Q&A with a client-side researcher
Editor's note: If you're an end-client researcher and interested in participating in a Q&A with Quirk's, please e-mail me at emilyk@quirks.com.
What led you to a career in marketing research and insights?
When I was very young, I was fascinated by kids around me who had come from other countries. Their languages and views were so different from my other friends, and I wanted to learn more about them. In college, I didn’t know what major to pursue so I read through course listings noting what interested me. Anthropology kept coming up so that was my major. I also completed a minor in psychology just by signing up for courses that interested me.
After completing my MBA in finance and international business, I was job hunting and happened to visit a foundation that worked with Japanese companies. One company needed an American employee to do econometric forecasting and market research. Fortunately, my interests and studies qualified me for the role and my career was launched.
Could you share advice for researchers who are struggling to prove business value to key stakeholders?
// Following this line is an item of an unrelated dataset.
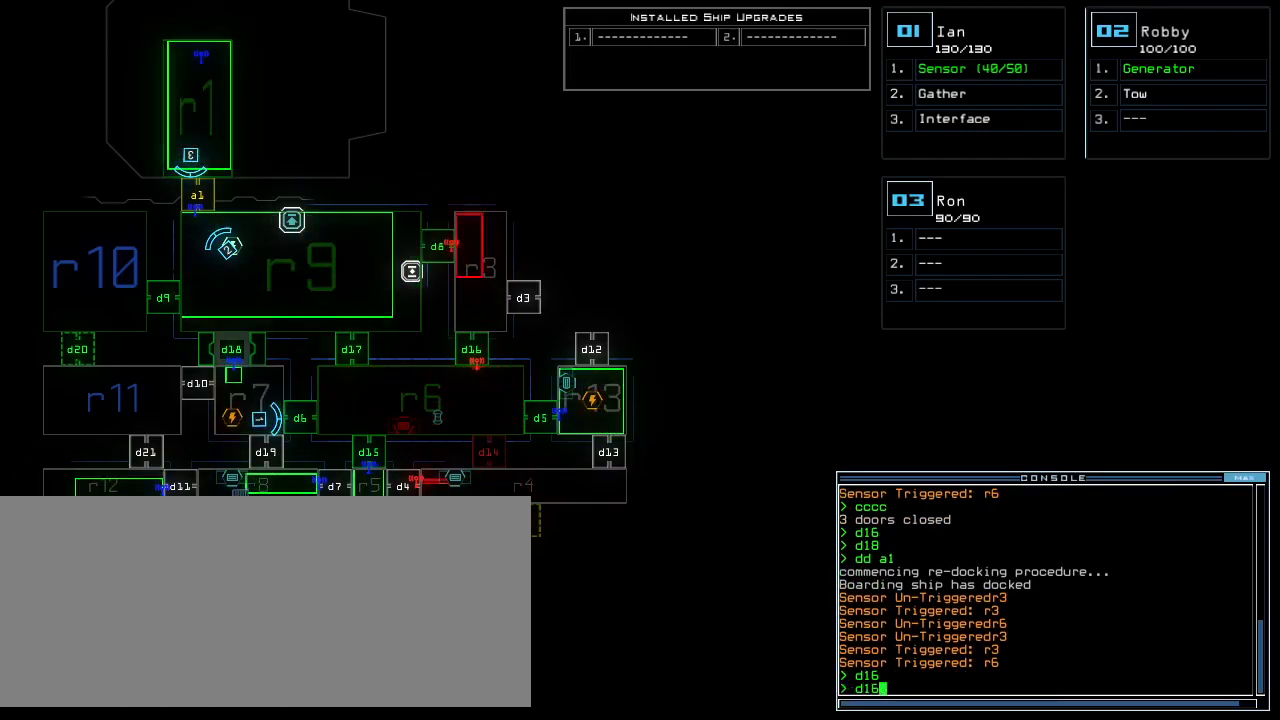
{"keys": [], "events": []}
To prove business value, you and your stakeholders must define that value together. Do your homework before that discussion, we are researchers after all! Make sure you understand the business value your stakeholders deliver to the organization and how they do it. Build trust by reinforcing that you succeed when they succeed. Not every research effort will add the value you expect but your commitment to partnership will help you earn opportunities and success will come.
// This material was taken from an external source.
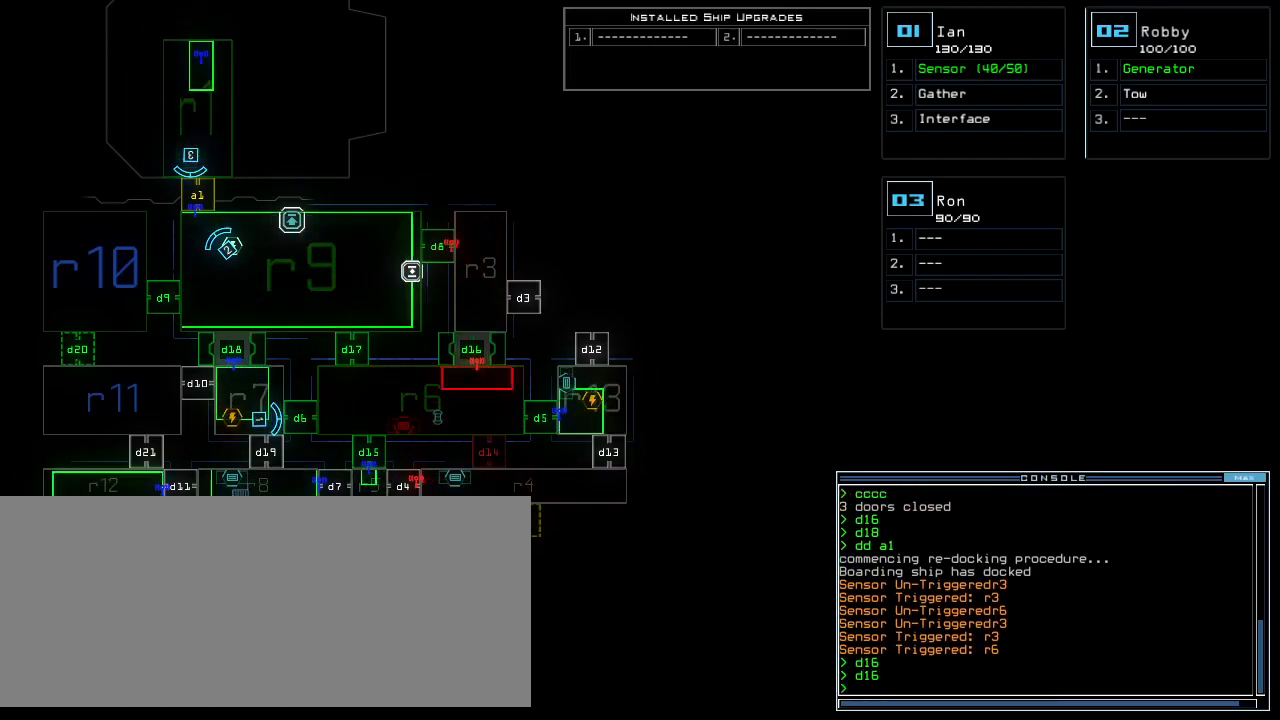
{"keys": [], "events": []}
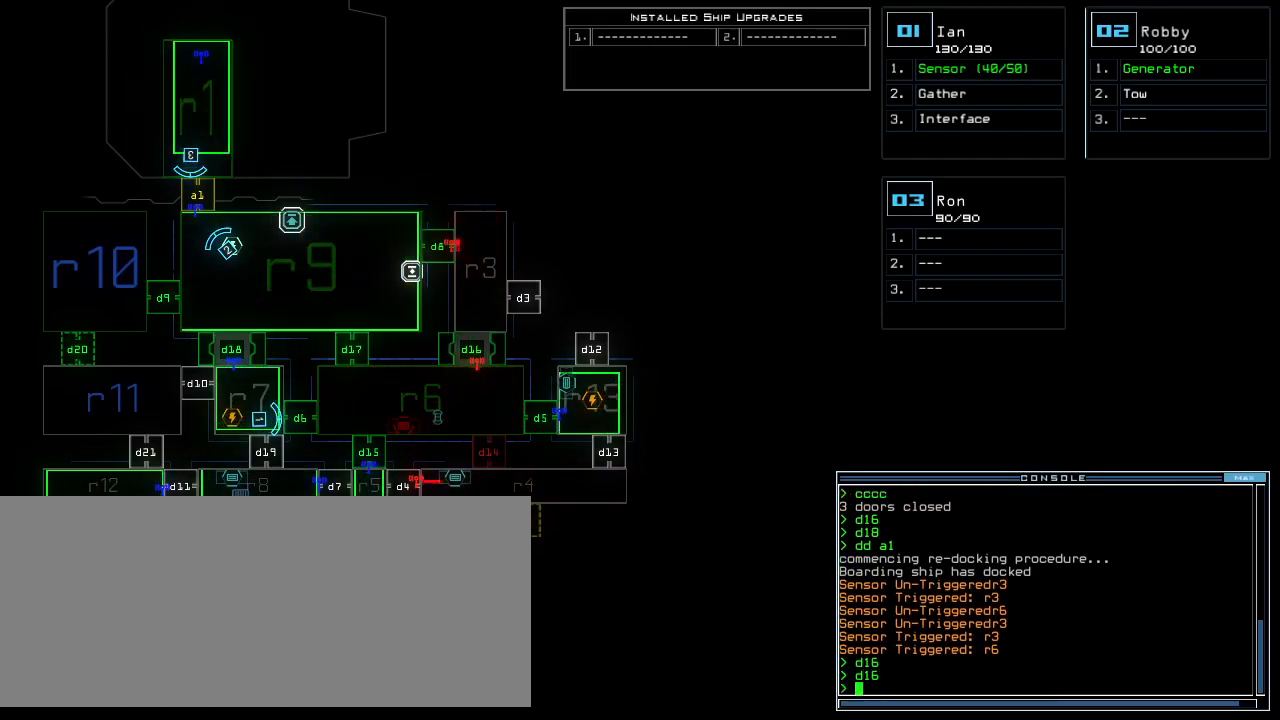
{"keys": [], "events": []}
Do you have any tips for research and insight teams that struggle to say no to research projects they believe will not provide business value?
If you can deliver reliable answers to stakeholder questions, you’re in business! Sometimes you figure out that you can’t deliver reliable answers, that it’s too costly or that you can’t get it done quickly enough. Be transparent about how you reach your conclusion and validate it with the requestor. They will learn things from you, or they may find an error in your evaluation and then you’ve learned something from them!
What excites you about coming to work each day?
I’ve always been a puzzle/problem-solving person. I enjoy unveiling the hidden answer or solution. It excites me to come to work and develop solutions that help my clients succeed – and that translates to the continued success of Mutual of America in achieving its mission.